◆ Problem to solve
Pull out every line of text read from the pages in the material below and copy each one exactly as it appears. Leave the pictures out of your answer.

◆ Records shown
☆ ☆ ☆ ☆
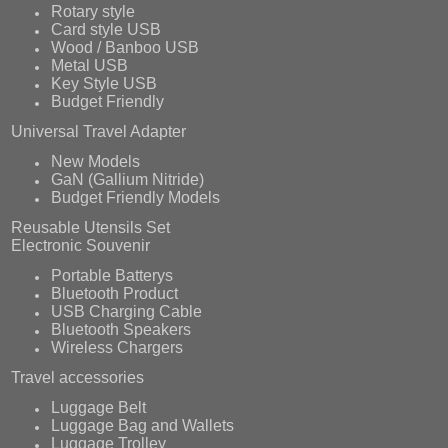
Rotary style
Card style USB
Wood / Banboo USB
Metal USB
Key Style USB
Budget Friendly
Universal Travel Adapter
New Models
GaN (Gallium Nitride)
Budget Friendly Models
Reusable Utensils Set
Electronic Souvenir
Portable Batterys
Bluetooth Product
USB Charging Cable
Bluetooth Speakers
Wireless Chargers
Travel accessories
Luggage Belt
Luggage Bag and Wallets
Luggage Trolley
☆ ☆ ☆ ☆
◆ Response
Rotary style
Card style USB
Wood / Banboo USB
Metal USB
Key Style USB
Budget Friendly
Universal Travel Adapter
New Models
GaN (Gallium Nitride)
Budget Friendly Models
Reusable Utensils Set
Electronic Souvenir
Portable Batterys
Bluetooth Product
USB Charging Cable
Bluetooth Speakers
Wireless Chargers
Travel accessories
Luggage Belt
Luggage Bag and Wallets
Luggage Trolley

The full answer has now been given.